At this point in the film, I was thoroughly bored and trying to guess what was going to happen next. I thought Lucy’s algorithm would lead her to Josh, that Alice and Robin would befriend Lucy (they all frequent Tom’s bar nearly every night), but then find out about Josh and Lucy and have the big misunderstanding. This would have tied their stories together nicely, but the movie never even tries to tie the women together. Instead, Tom realizes he has fallen for Lucy and the closest Alice and Lucy’s stories come to mixing is that they both know who Tom is. Wait, it gets worse.
Our last jerk comes in the form of David (Damon Wayans Jr.). His comedic talent is completely wasted, as he plays a widower with a young daughter.
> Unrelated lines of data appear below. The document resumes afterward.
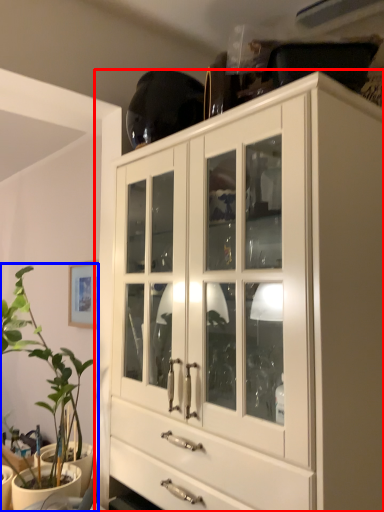
Question: Among these objects, which one is farthest to the camera, cabinetry (highlighted by a red box) or houseplant (highlighted by a blue box)?

Choices:
 (A) cabinetry
 (B) houseplant

Answer: (B)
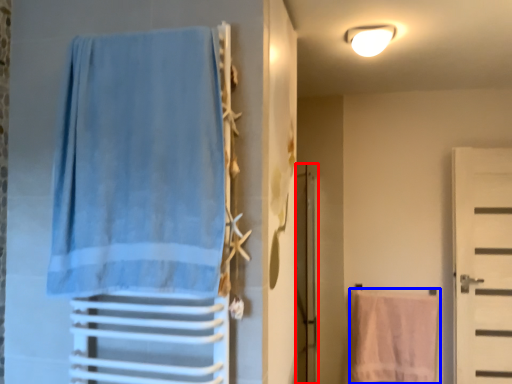
Question: Which object is further to the camera taking this photo, screen door (highlighted by a red box) or beach towel (highlighted by a blue box)?

Choices:
 (A) screen door
 (B) beach towel

Answer: (B)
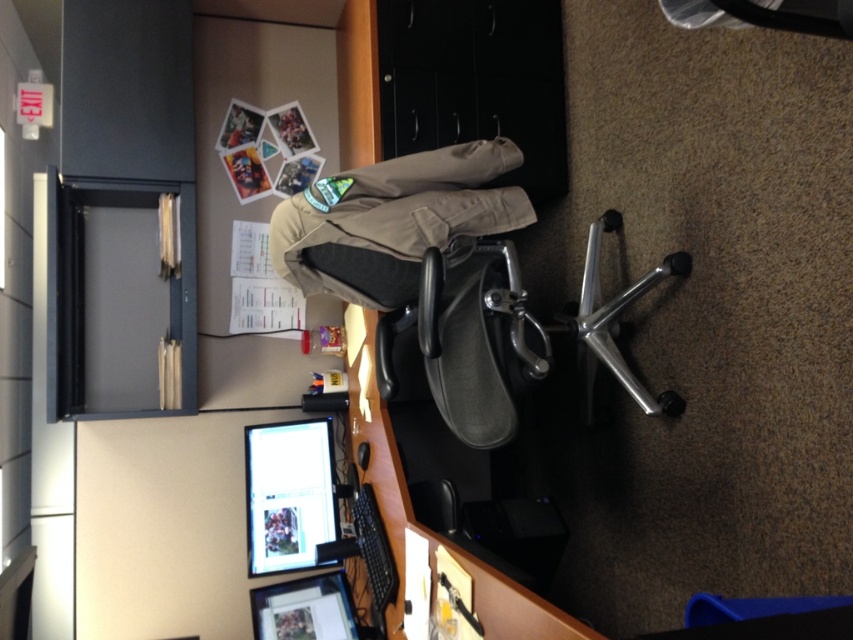
You are organizing the office and need to place a new item between the khaki cotton pants at center and the matte black monitor at lower left. Based on their positions, which object should the new item be placed closer to?

The new item should be placed closer to the matte black monitor at lower left because the khaki cotton pants at center is closer to the viewer than the matte black monitor at lower left, meaning the monitor is farther back. To place the item between them, it should be positioned closer to the monitor to maintain the spatial relationship.

You are a delivery person who needs to place a package between the khaki cotton pants at center and the matte black monitor at lower left. The package is 36 inches long. Can it fit between them?

The khaki cotton pants at center and matte black monitor at lower left are 37.69 inches apart from each other. The package is 36 inches long, so it can fit between them with about 1.69 inches of space remaining.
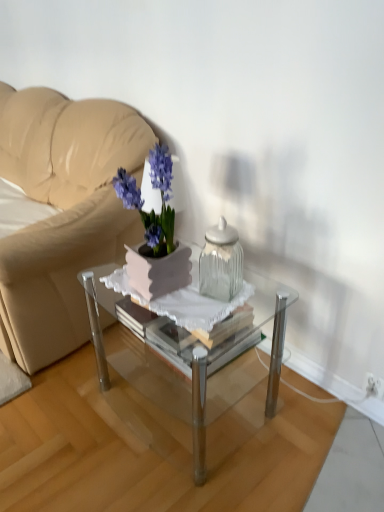
Find the location of a particular element. vacant area that lies in front of clear glass coffee table at center is located at coordinates click(x=196, y=480).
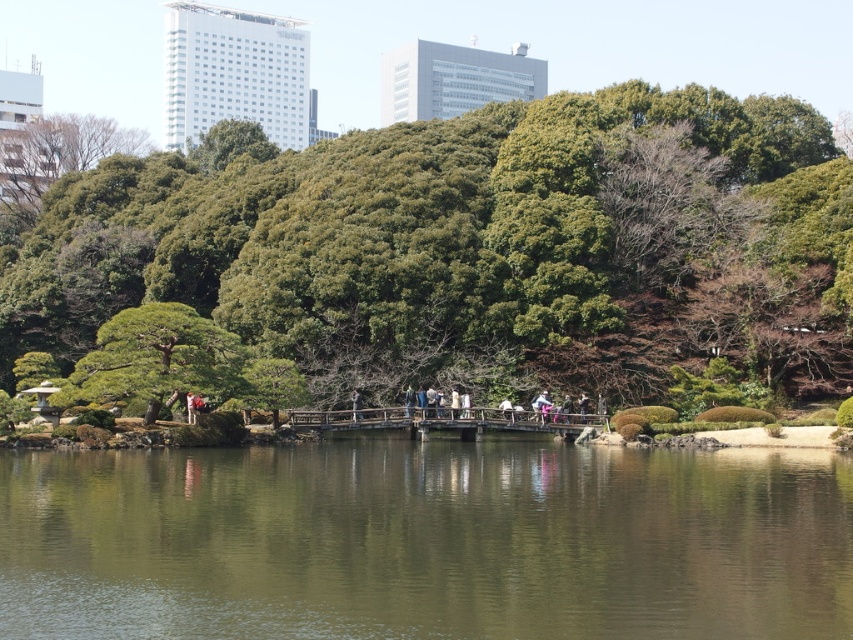
Is point (194, 580) farther from camera compared to point (97, 339)?

No, (194, 580) is in front of (97, 339).

Is point (821, 509) closer to camera compared to point (131, 358)?

Yes, it is in front of point (131, 358).

Locate an element on the screen. The width and height of the screenshot is (853, 640). green reflective water at center is located at coordinates (425, 541).

Does green leafy tree at center have a smaller size compared to green reflective water at center?

No.

Who is positioned more to the right, green leafy tree at center or green reflective water at center?

Positioned to the right is green reflective water at center.

Who is more distant from viewer, (607,320) or (518,461)?

The point (607,320) is more distant.

At what (x,y) coordinates should I click in order to perform the action: click on green leafy tree at center. Please return your answer as a coordinate pair (x, y). Looking at the image, I should click on (473, 246).

Does green leafy tree at center have a lesser width compared to green textured tree at center?

Incorrect, green leafy tree at center's width is not less than green textured tree at center's.

You are a GUI agent. You are given a task and a screenshot of the screen. Output one action in this format:
    pyautogui.click(x=<x>, y=<y>)
    Task: Click on the green leafy tree at center
    
    Given the screenshot: What is the action you would take?
    pyautogui.click(x=473, y=246)

In order to click on green leafy tree at center in this screenshot , I will do `click(473, 246)`.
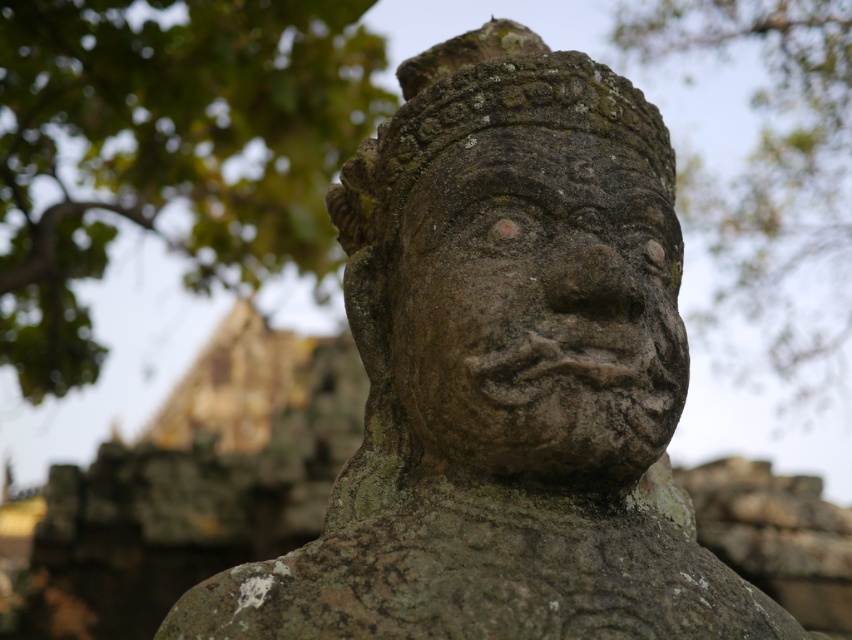
From the picture: You are standing in front of a statue and want to take a photo of the green mossy stone statue at upper center. The statue is located at point (167, 148). Where should you position yourself to capture the statue in the center of your photo?

To capture the green mossy stone statue at upper center in the center of your photo, position yourself directly in front of the statue at point (167, 148).

You are an art conservator assessing the statue. You notice two areas of the statue that have different textures and growths. Which part of the statue has a shorter height between the rough stone face at center and the green mossy stone face at upper center?

Result: The rough stone face at center is shorter than the green mossy stone face at upper center.

Looking at this image, you are an art conservator examining the green mossy stone statue at upper center and the rough stone face at center. Which object is closer to you based on their positions in the image?

The rough stone face at center is behind the green mossy stone statue at upper center, so the green mossy stone statue at upper center is closer to you.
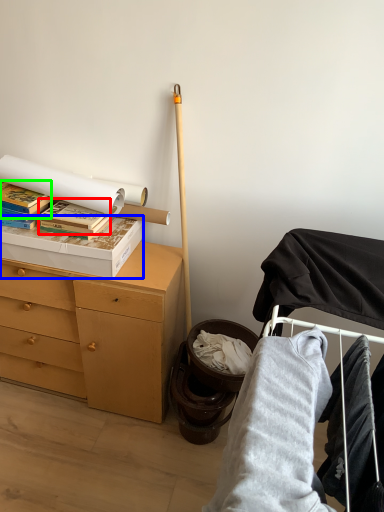
Question: Based on their relative distances, which object is nearer to paperback book (highlighted by a red box)? Choose from box (highlighted by a blue box) and paperback book (highlighted by a green box).

Choices:
 (A) box
 (B) paperback book

Answer: (A)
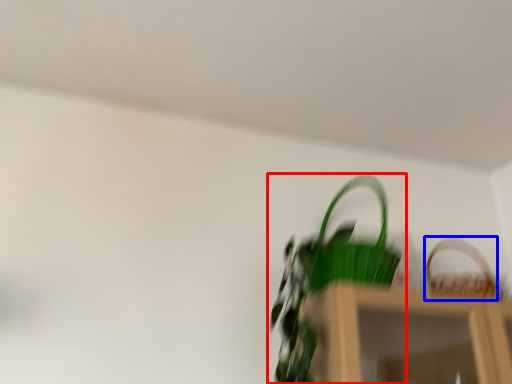
Question: Which object is further to the camera taking this photo, houseplant (highlighted by a red box) or basket (highlighted by a blue box)?

Choices:
 (A) houseplant
 (B) basket

Answer: (B)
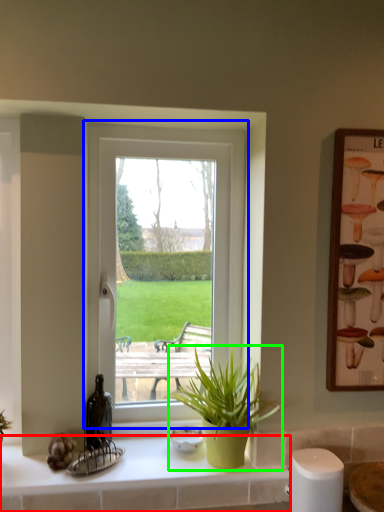
Question: Considering the real-world distances, which object is closest to counter top (highlighted by a red box)? window (highlighted by a blue box) or houseplant (highlighted by a green box).

Choices:
 (A) window
 (B) houseplant

Answer: (B)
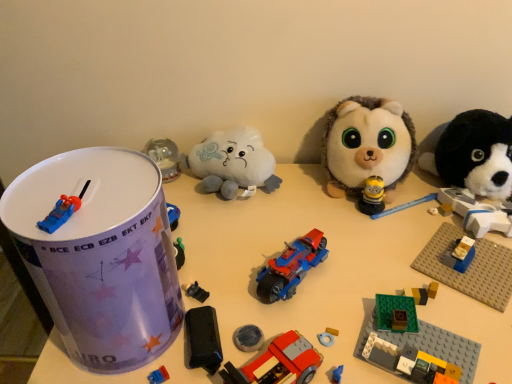
What are the coordinates of `vacant space in front of white plush cloud at center, which is the third toy in left-to-right order` in the screenshot? It's located at (224, 235).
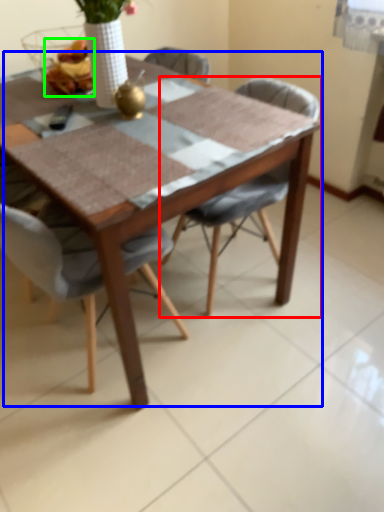
Question: Considering the real-world distances, which object is farthest from chair (highlighted by a red box)? table (highlighted by a blue box) or food (highlighted by a green box)?

Choices:
 (A) table
 (B) food

Answer: (B)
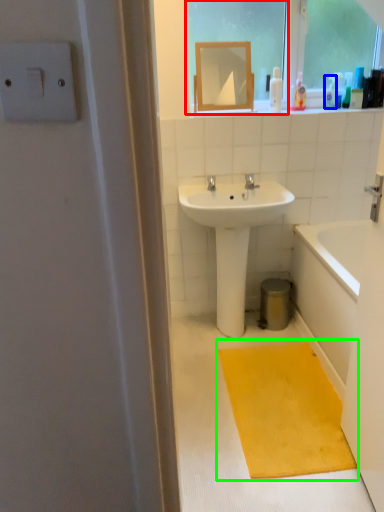
Question: Which is farther away from window screen (highlighted by a red box)? toiletry (highlighted by a blue box) or doormat (highlighted by a green box)?

Choices:
 (A) toiletry
 (B) doormat

Answer: (B)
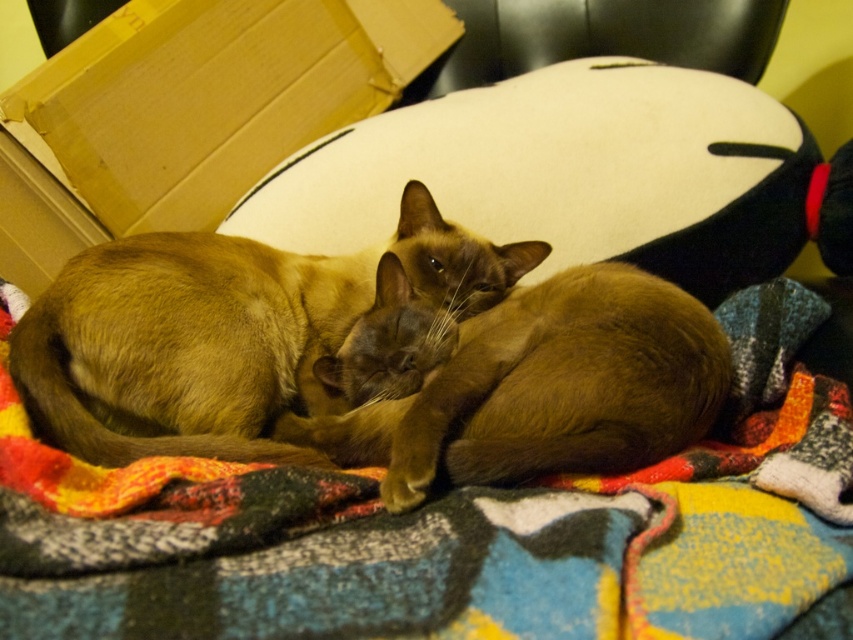
You are a cat owner who wants to place a small toy between the multicolored woven blanket at center and the brown fur cat at center. The toy is 4 inches long. Is there enough space between them to fit the toy?

The multicolored woven blanket at center and brown fur cat at center are 4.49 inches apart. Since the toy is 4 inches long, there is enough space to fit it between them.

You are a cat owner who wants to place a new cat bed on the cardboard box at upper left. However, you also have a black leather chair at upper center nearby. Which object is located lower in the image?

The cardboard box at upper left is located below the black leather chair at upper center, so the cardboard box at upper left is lower in the image.

You are a cat owner who wants to move your cat from the multicolored woven blanket at center to the black leather chair at upper center. Which direction should you move the cat to reach the chair?

The multicolored woven blanket at center is to the left of the black leather chair at upper center, so you should move the cat to the right to reach the chair.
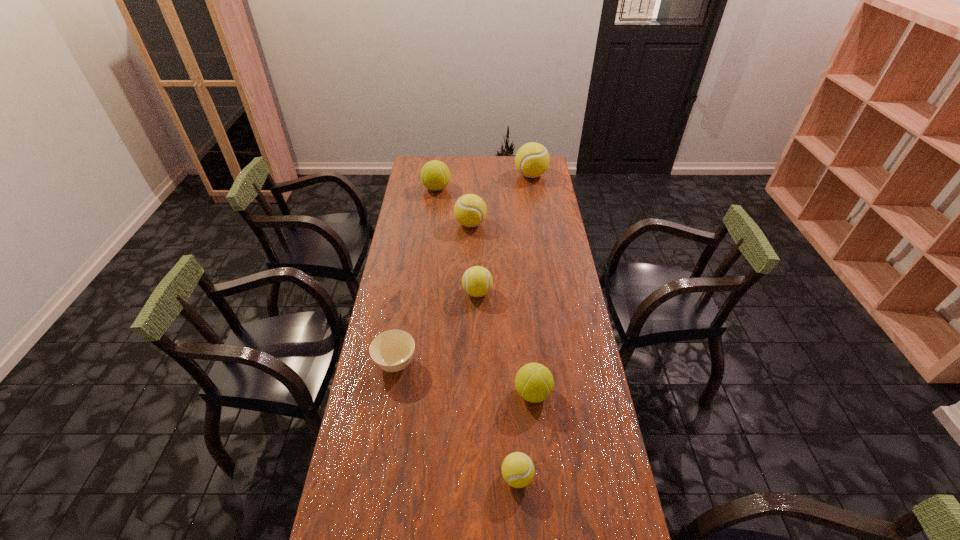
You are a GUI agent. You are given a task and a screenshot of the screen. Output one action in this format:
    pyautogui.click(x=<x>, y=<y>)
    Task: Click on the biggest yellow tennis ball
    
    Given the screenshot: What is the action you would take?
    pyautogui.click(x=532, y=159)

The width and height of the screenshot is (960, 540). I want to click on the rightmost yellow tennis ball, so 532,159.

Where is `the fifth nearest object`? The height and width of the screenshot is (540, 960). the fifth nearest object is located at coordinates (470, 210).

Identify the location of the fourth nearest tennis ball. The height and width of the screenshot is (540, 960). (470, 210).

The height and width of the screenshot is (540, 960). Identify the location of the bigger green tennis ball. (435, 175).

Locate an element on the screen. the left green tennis ball is located at coordinates (435, 175).

In order to click on the third farthest yellow tennis ball in this screenshot , I will do `click(477, 281)`.

The height and width of the screenshot is (540, 960). I want to click on the second smallest yellow tennis ball, so click(x=477, y=281).

This screenshot has width=960, height=540. I want to click on the smaller green tennis ball, so click(534, 382).

The image size is (960, 540). I want to click on the right green tennis ball, so click(x=534, y=382).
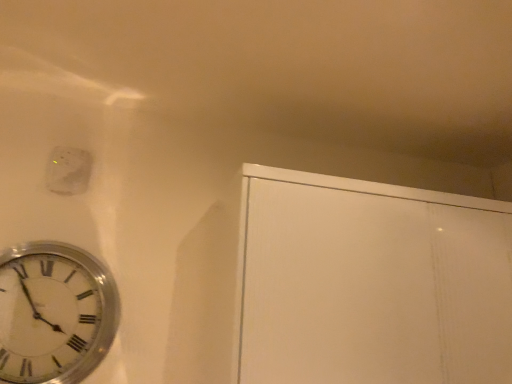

He and Alice strike up a relationship that we barely see, consisting of David starting out wildly charming, then, three months later, yelling at Alice for singing a song to his daughter. He breaks up with her on the spot and I can’t believe I remember this much of such a drab movie. And, just to show you how much of a jerk David truly is, he doesn’t even redeem himself by the end of the movie, even when he has a chance to. I think “gachhh” is the word you are looking for.
Finally, back to Josh. For Hollywood reasons, Josh and Alice keep running into each other. It’s awkward every time, and Josh’s relationship has progressed with each run-in. He even invites Alice over for his Christmas party to make sure she isn’t alone on Christmas. I know it seems like Josh isn’t a jerk, but he blows that one before the credits role (and if you don’t see it coming, it’s because you fell asleep).
I realize that I just told you a whole lot of what happens in this movie, but I really wanted to make sure you took two things away from it. One – every person not named Ken in this movie sucks and only Ken is worthy of any sympathy. On top of that, many of the stories in the film are underdeveloped because there are simply too many characters and things going on to devote any time on them. I nearly choked laughing when the mostly under-twenty-five female audience went “AWWWWWW” when Ken showed back up at the end. Don’t they know they were tricked into believing that there was love between two characters whose entire shown interaction consisted of copy-room sex, arguing about a Christmas tree, and fighting in a baby store? Those girls are in for a rude awakening.
The second thing is that the movie wasn’t very funny. Yes, there are a handful of funny parts – mostly in the form of crude, British-accented one-liners from Robin – but the movie seemed far too concerned with thinking of as many different versions of single people as it could, rather than focusing on teaching its main character how to actually be single and having fun with that. When a movie’s most notable gag is showing Alice unable to unzip her own clothes (if she can’t unzip them, how did she get them zipped in the first place?!), you know the com part of rom-com was just someone jerking you around.
Rating: Ask for nine dollars back because at least Rebel Wilson was trying to make you laugh.